Bank Reconciliation: Definition, Example, and Process

bank rec example

Companies prepare bank reconciliation statements as a comprehensive accounting comparison tool. A company can ensure that all payments have been processed accurately by comparing their internal financial records against their bank account balance. Bank reconciliation statements are also important for alerting a company in case of fraud or error.

Adjusting Discrepancies Between Books and Bank

It is up to you, the customer, to reconcile the cash book with the bank statement and report any errors to the bank. To quickly identify and address errors, reconciling bank statements should be done by companies or individuals at least monthly. They also can be done as frequently as statements are generated, such as daily or weekly. Non-sufficient funds (NSF) checks are recorded as an adjusted book-balance line item on the bank reconciliation statement.

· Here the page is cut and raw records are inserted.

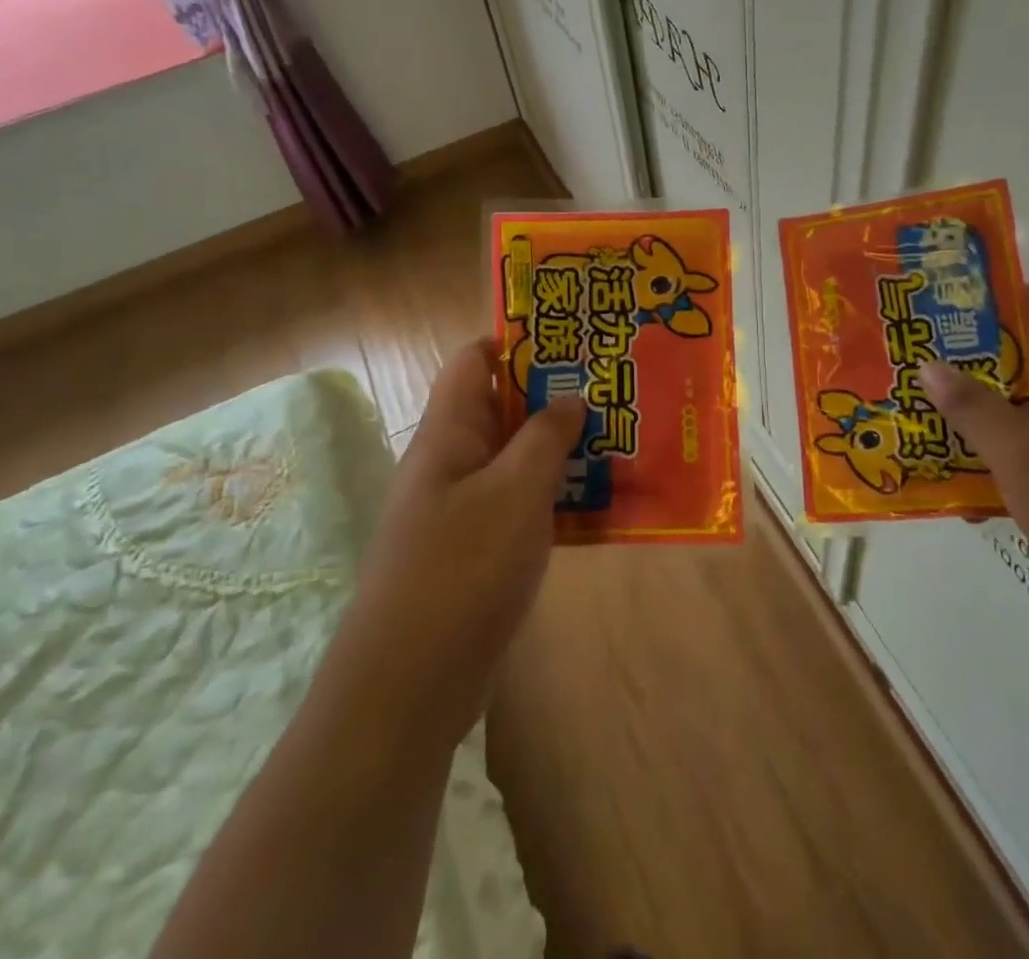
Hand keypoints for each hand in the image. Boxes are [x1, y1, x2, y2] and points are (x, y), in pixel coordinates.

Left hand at [340, 338, 584, 746]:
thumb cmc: (461, 570)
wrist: (409, 686)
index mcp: (449, 432)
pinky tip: (600, 501)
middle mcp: (451, 461)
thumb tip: (569, 397)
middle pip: (502, 408)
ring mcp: (462, 508)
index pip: (476, 360)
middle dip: (553, 395)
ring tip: (618, 437)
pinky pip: (518, 504)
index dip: (519, 342)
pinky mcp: (476, 550)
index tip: (574, 341)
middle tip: (613, 388)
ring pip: (515, 458)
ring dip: (560, 448)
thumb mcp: (515, 492)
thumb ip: (545, 438)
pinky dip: (553, 495)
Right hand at [919, 286, 1028, 668]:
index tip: (943, 316)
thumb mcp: (1024, 457)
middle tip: (919, 372)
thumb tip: (930, 365)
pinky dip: (1008, 463)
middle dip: (975, 366)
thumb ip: (973, 408)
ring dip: (986, 419)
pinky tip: (967, 491)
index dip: (997, 301)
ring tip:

Adjusting the General Ledger Balance

For the most part, how often you reconcile bank statements will depend on your volume of transactions. We’ll go over each step of the bank reconciliation process in more detail, but first—are your books up to date? If you’ve fallen behind on your bookkeeping, use our catch up bookkeeping guide to get back on track (or hire us to do your catch up bookkeeping for you). Preparing a bank reconciliation statement is done by taking into account all transactions that have occurred up until the date preceding the day the bank reconciliation statement is prepared. Journal entries, also known as the original book of entries, refer to the process of recording transactions as debits and credits, and once these are recorded, the general ledger is prepared. Nowadays, many companies use specialized accounting software in bank reconciliation to reduce the amount of work and adjustments required and to enable real-time updates.

bank rec example

Bank Reconciliation Statement FAQs

In huge companies with full-time accountants, there’s always someone checking to make sure every number checks out, and that the books match reality. In a small business, that responsibility usually falls to the owner (or a bookkeeper, if you hire one. If you don’t have a bookkeeper, check out Bench). These debits made by accrual accounting vs cash basis accounting the bank directly from your bank account will lead to a difference between balances. After adjusting all the above items, you’ll end up with the adjusted balance as per the cash book, which must match the balance as per the passbook. The reconciliation statement allows the accountant to catch these errors each month.

What Is a Bank Reconciliation Statement?

  • The bank may send you a bank statement at the end of each month, each week, or, if your business has a large number of transactions, they may even send one at the end of each day.
  • Let’s take a look at a hypothetical company’s bank and financial statements to see how to conduct a bank reconciliation.
  • Therefore, when preparing a bank reconciliation statement you must account for any fees deducted from your account.
  • In the case of personal bank accounts, like checking accounts, this is the process of comparing your monthly bank statement against your personal records to make sure they match.
  • Thank you for reading CFI’s guide to Bank Reconciliation Statement Template.

If your company receives bank statements more frequently, for example, every week, you may also choose to do a bank reconciliation for every statement you receive. The deposit could have been received after the cutoff date for the monthly statement release. Depending on how you choose to receive notifications from your bank, you may receive email or text alerts for successful deposits into your account. Once solved, be sure to adjust your records to reflect deposits as needed. The goal of bank account reconciliation is to ensure your records align with the bank’s records.

However, the depositor/customer/company credits its Cash account to decrease its checking account balance. However, the depositor/customer/company debits its Cash account to increase its checking account balance. The need and importance of a bank reconciliation statement are due to several factors.

In order to help you advance your career, CFI has compiled many resources to assist you along the path. Thank you for reading CFI’s guide to Bank Reconciliation Statement Template. For more resources, check out our business templates library to download numerous free Excel modeling, PowerPoint presentation, and Word document templates. Bank reconciliations may be tedious, but the financial hygiene will pay off. Get free guides, articles, tools and calculators to help you navigate the financial side of your business with ease.

As with deposits, take time to compare your personal records to the bank statement to ensure that every withdrawal, big or small, is accounted for on both records. If you’re missing transactions in your personal records, add them and deduct the amount from your balance. If you’re finding withdrawals that aren’t listed on the bank statement, do some investigation. If it’s a missing check withdrawal, it’s possible that it hasn’t been cashed yet or wasn’t cashed by the statement deadline.